Traditional Iranian public drinking-water structure

A saqakhaneh (سقاخانه) is a small public structure in traditional Iranian architecture, built to offer drinking water to passersby. Saqakhanehs were often funded by residents and merchants as acts of charity.

Typically consisting of large stone containers filled with clean water, they had metal or wooden cups attached via chains. While originally practical and philanthropic, Saqqakhanehs gradually took on a spiritual character. During Muharram, temporary Saqqakhanehs were erected, and candles were lit—especially on Thursday nights—as part of Nazr (vows).

In Tehran, some Saqqakhanehs were adorned with religious iconography, particularly depictions of Abbas ibn Ali and other figures associated with Ashura.
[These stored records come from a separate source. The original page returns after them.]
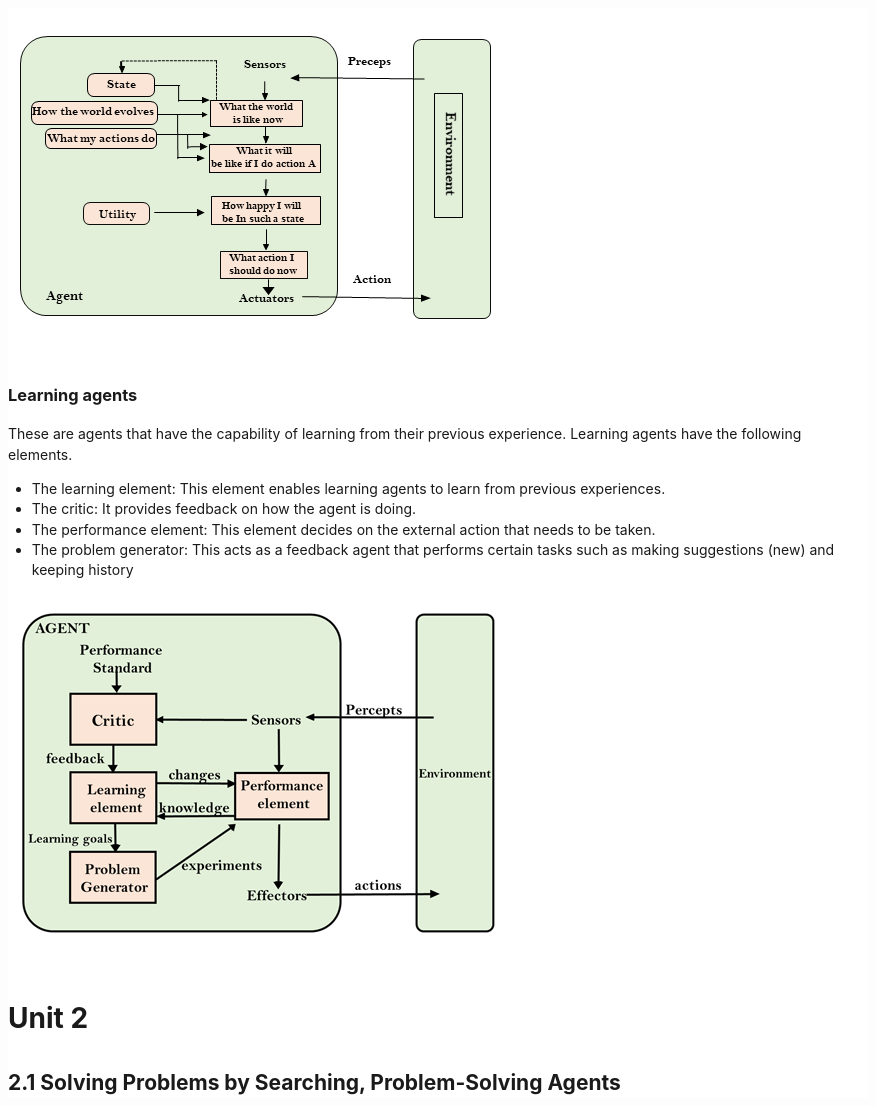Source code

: ![](images/uba.png)

### Learning agents
These are agents that have the capability of learning from their previous experience.
Learning agents have the following elements.
+ The learning element: This element enables learning agents to learn from previous experiences.
+ The critic: It provides feedback on how the agent is doing.
+ The performance element: This element decides on the external action that needs to be taken.
+ The problem generator: This acts as a feedback agent that performs certain tasks such as making suggestions (new) and keeping history

![](images/la.png)

# Unit 2
## 2.1 Solving Problems by Searching, Problem-Solving Agents
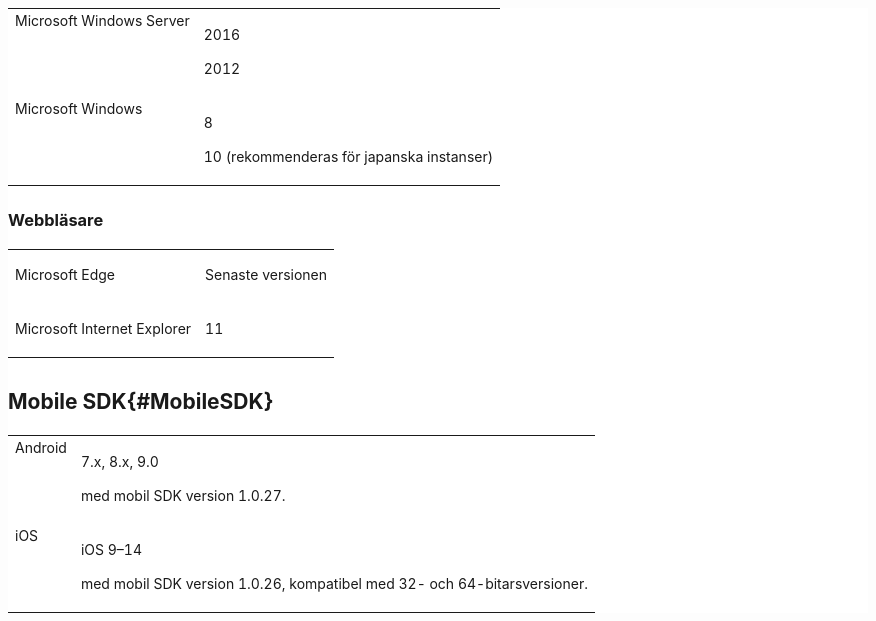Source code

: <table>
<tbody>
<tr>
<td>Microsoft Windows Server</td>
<td>
<p>2016</p>
<p>2012</p>
</td>
</tr>
<tr>
<td>Microsoft Windows</td>
<td>
<p>8</p>
<p>10 (rekommenderas för japanska instanser)</p>
</td>
</tr>
</tbody>
</table>

### Webbläsare

<table>
<tbody>
<tr>
<td>
<p>Microsoft Edge</p>
</td>
<td>
<p>Senaste versionen</p>
</td>
</tr>
<tr>
<td>
<p>Microsoft Internet Explorer</p>
</td>
<td>
<p>11</p>
</td>
</tr>
</tbody>
</table>

## Mobile SDK{#MobileSDK}

<table>
<tbody>
<tr>
<td>Android</td>
<td>
<p>7.x, 8.x, 9.0</p>
<p>med mobil SDK version 1.0.27.</p>
</td>
</tr>
<tr>
<td>iOS</td>
<td>
<p>iOS 9–14</p>
<p>med mobil SDK version 1.0.26, kompatibel med 32- och 64-bitarsversioner.</p>
</td>
</tr>
</tbody>
</table>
== Cultural significance ==
Over time, Saqqakhanehs became deeply embedded in Iranian-Islamic popular culture. They often housed religious posters, written prayers, charms, scrolls, and petitions. The most famous painted Saqqakhaneh in Tehran is the Khoda-Bandeh Lou Saqqakhaneh, dating back to the Qajar dynasty and considered a unique monument.

== Notable Saqqakhanehs ==
- Sheikh Safi al-Din Khaneghah and Shrine Ensemble, Ardabil – 16th century
- Saqqakhaneh of Kooche Dabbagh Khaneh, Yazd – 1517
- Azizollah Saqqakhaneh beside Jameh Mosque of Isfahan – built during Shah Suleiman I (1666–1694)
- Ismail Talaei Saqqakhaneh, built by Nader Shah (1736–1747) at the Imam Reza shrine
Of these, only the Ismail Talaei Saqqakhaneh remains intact.

Tehran has over 290 Saqqakhanehs. Among the most prominent:
- Saqqakhaneh of Karbala’i Abbas
- Saqqakhaneh of Nowruz Khan
- Saqqakhaneh of Sheikh Hadi Najmabadi
- Ayeneh Saqqakhaneh
- Khoda-Bandeh Lou Saqqakhaneh

One historic structure stands near Imamzadeh Seyyed Es'haq in the Khoda-Bandeh Lou alley. It is over 60 years old but currently in disrepair due to neglect.